Posts Tagged ‘do it yourself’

Making a power sata cable

Saturday, July 5th, 2008

So as I was building a new server for my apartment out of an old surplus dell that I had gotten from an auction I realized that in my haste I had forgotten about power to my new sata drive. I had purchased a new pci sata card as the motherboard only had ide connections. So with a search of the apartment discovered that I did not have an existing molex to sata power cable. I did find I had a sata power cable but the molex end was all wrong it being a female end and not a male end.

486 cpu fan

It was now time to either purchase a pre-made molex to power sata cable or see if around the apartment I could construct something. I found an old dell whose power supply had gone bad but low and behold it had power sata cables, but no male molex connectors. A little more digging and in a disused 486 box I found a cpu fan connector that had a male molex connector on it. I now had all the parts, time to break out the solder iron.

I first tried to solder out the old wires from the power supply and this worked for a couple of the wires, but with the larger groupings of wires my solder iron simply wasn’t powerful enough so out came the wire cutters and I soon had a bunch of wires freed from a PSU. I decided to remove all the wires since the wires seemed to be long enough that I might want to use them in another project.

I cut off the female portion of the cpu fan power cable as well as the two wires leading to the fan it self. After untangling the PSU wires I was left with five wires on the sata cable and 4 wires on the molex cable.
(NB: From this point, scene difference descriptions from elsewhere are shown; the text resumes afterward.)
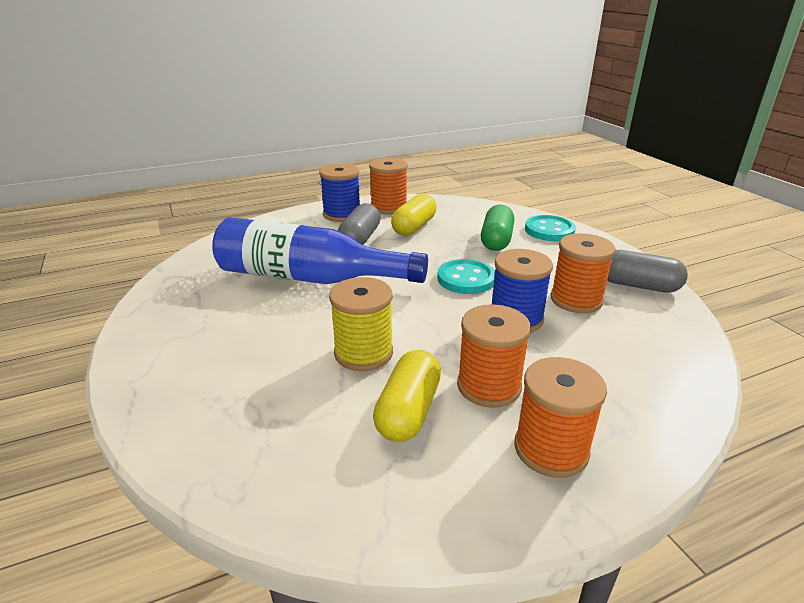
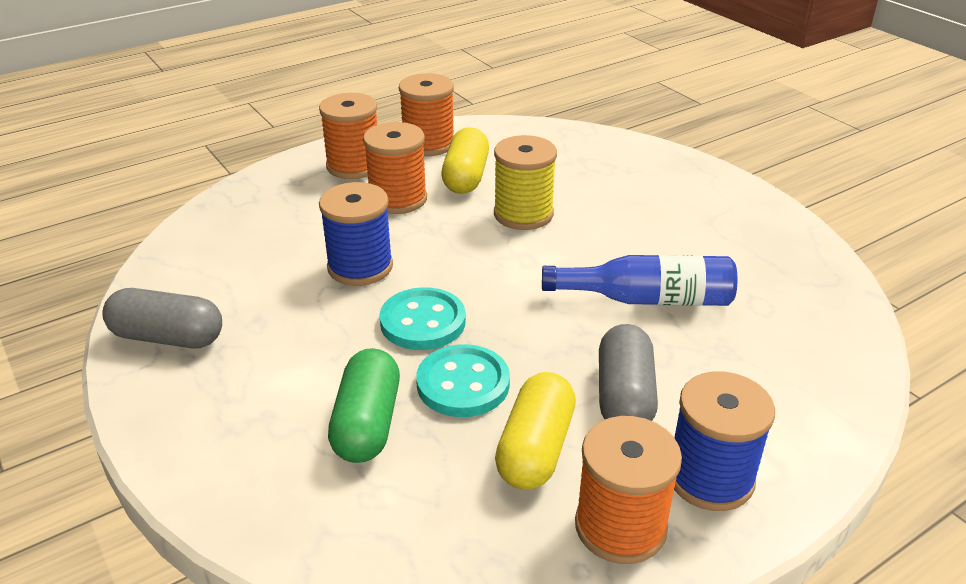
camera: 170 degrees right, 5 degrees up
(309, 278) = (647, 299): blue bottle -> blue bottle, size x0.63
(549, 230) = (250, 473): turquoise button -> turquoise button (463, 384)
(576, 300) = (273, 302): orange spool -> orange spool (428, 144)

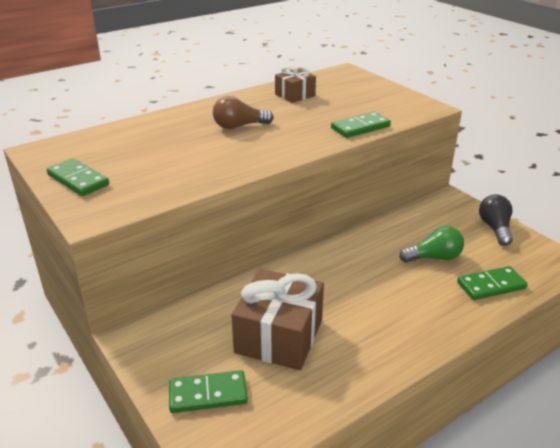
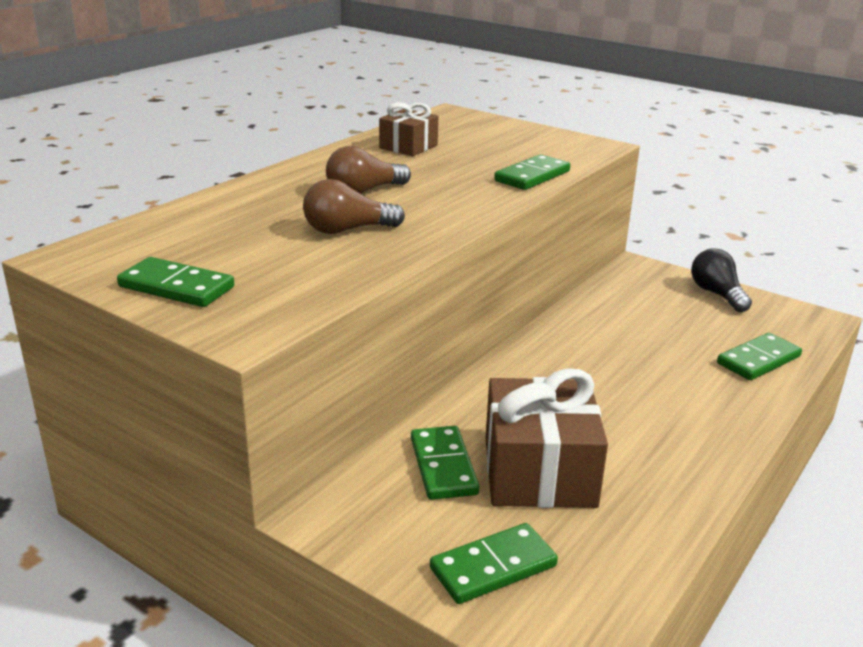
camera: 20 degrees left, 5 degrees down
(206, 154) = (347, 230): none -> brown light bulb
(221, 319) = (443, 466): none -> green domino
(433, 257) = (669, 339): green light bulb -> none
Well ain’t this a problem I had an unequal number of wires to try and match up. Now I knew that the black wires were grounds and was safe there and had two of each. One red and one yellow wire matched up just fine but what was I to do with this extra orange wire. A few minutes searching the web I found that the extra orange wire is a 3.3v rail and isn’t actually needed so I was safe.

A few minutes with the solder iron and I had connected the parts together and I now had a molex to sata power cable. Due to cheapness I used black electrical tape to cover my solder joints and not shrink tubing. I also wrapped the wires in tape in a few places to help reduce the clutter. Another item of mention is that I left the unused 3.3v line attached to the sata end and just tapped it up with the other wires, just in case I might ever need this wire.

Molex to Sata Power Cable

Plugged my new cable in, closed the case up and the computer powered right up detecting my hard drive so my power cable was working.

And yes I know the photo quality leaves a lot to be desired.